::: Quoted passage :::

He was opposed to the teachings of philosophy, and maintained that “the Guide to the Perplexed” could not have been written by Maimonidies, because a pious Jew could never write a book that responded to “non-Jewish theology”.   Emden spent three years at Ungarish-brod, where he held the office of private lecturer in Talmud.  Thereafter he became a jewellery merchant, which required him to travel and to decline Rabbinic appointments. However, in 1728, he accepted the Rabbinate in the City of Emden from which he took his surname. 

Wikipedia:

He was opposed to philosophy, and maintained that The Guide to the Perplexed could not have been written by Maimonides, as he could not imagine that a pious Jew would write a work accepting and promoting what Emden saw as a non-Jewish theology.  Emden spent three years at Ungarish-Brod, where he held the office of private lecturer in Talmud. Then be became a dealer in jewelry and other articles, which occupation compelled him to travel. He generally declined to accept the office of rabbi, though in 1728 he was induced to accept the rabbinate of Emden, from which place he took his name.

Maccabean Article:

In 1733, Emden returned to Hamburg/Altona and there he obtained the permission of the Jewish community to establish his private Synagogue and from the King of Denmark to establish a printing press.  He was soon attacked for publishing a prayer book called Amudei Shamayim (Pillars of Heaven) that did not conform to the official prayer book approved by the chief Rabbi of the German community Ezekiel Katzenellenbogen. 

Wikipedia:

In 1733 Emden returned to Altona, where he obtained the permission of the Jewish community to possess a private synagogue. ….. His relations with Ezekiel Katzenellenbogen, the chief rabbi of the German community, were strained from the very beginning……A few years later Emden obtained from the King of Denmark the privilege of establishing at Altona a printing-press. He was soon attacked for his publication of the siddur (prayer book) Ammudei Shamayim, being accused of having dealt arbitrarily with the text.

 

Maccabean Article:

Emden’s opinions were very unconventional and yet he was extremely Orthodox.  He believed that the ban on polygamy by Rabbenu Gershom (965-1028) was a serious mistake because it replaced Jewish with Christian ethics. 

Wikipedia:

Emden’s opinions were often extremely unconventional. …… He believed that the ban on polygamy by Rabbeinu Gershom was a serious mistake in that it followed Christian morals; although, he states, he does not have the power to urge the ban to be repealed.

::: Data below :::

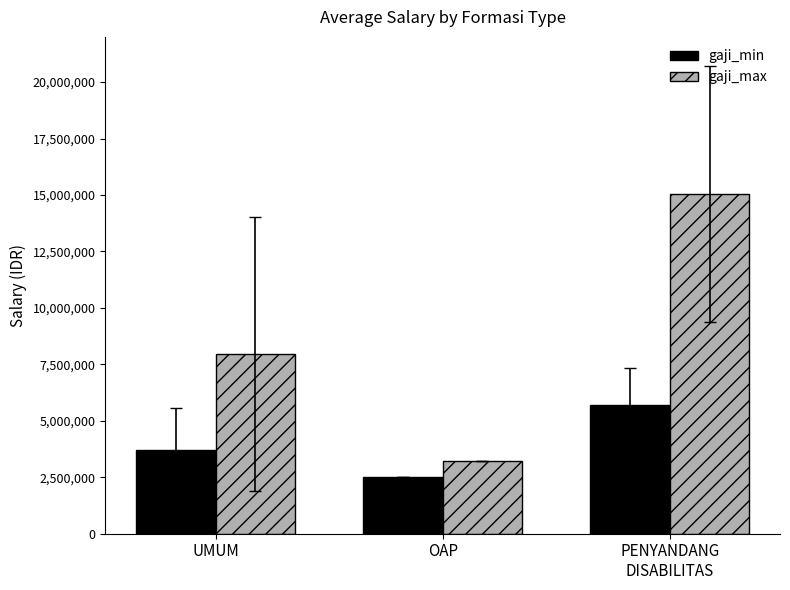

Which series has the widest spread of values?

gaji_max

:::

Write the next part of the comparison of passages about Emden, starting after its final sentence. The listing is separate material with no connection to the comparison of passages about Emden.

Task result –
 

Maccabean Article:

In the Sabbath eve section of this prayerbook, he gave details how the mitzvah of sexual intercourse is to be consummated between husband and wife.  He never deviated from tradition and after a careful study of the Zohar he concluded that a great part of the Zohar was the product an imposter.  Yet Emden taught that Christianity has an important role to play in God’s plan for mankind and he had friendly relations with Christian scholars.  Emden considered that the New Testament contains part of Jewish tradition for the benefit of Christians.  

Wikipedia:

Emden has been criticized for his interest in sexual matters but while it is true that, for instance, he provides, in his Siddur, details of how the marital act is to be carried out, this is in the context of the Shabbat eve section of the Prayer Book which, for the Kabbalists, is the occasion for sexual congress between husband and wife in order to repeat and assist the union on high between the male and female principles in the Godhead….. Emden believed that Christianity has an important role to play in God’s plan for mankind and was on friendly relations with a number of Christian scholars…… From Emden’s perspective, the New Testament appropriates parts of Jewish tradition, such as B’nei Noah and Proselyte, to the benefit of Christians, see also Council of Jerusalem.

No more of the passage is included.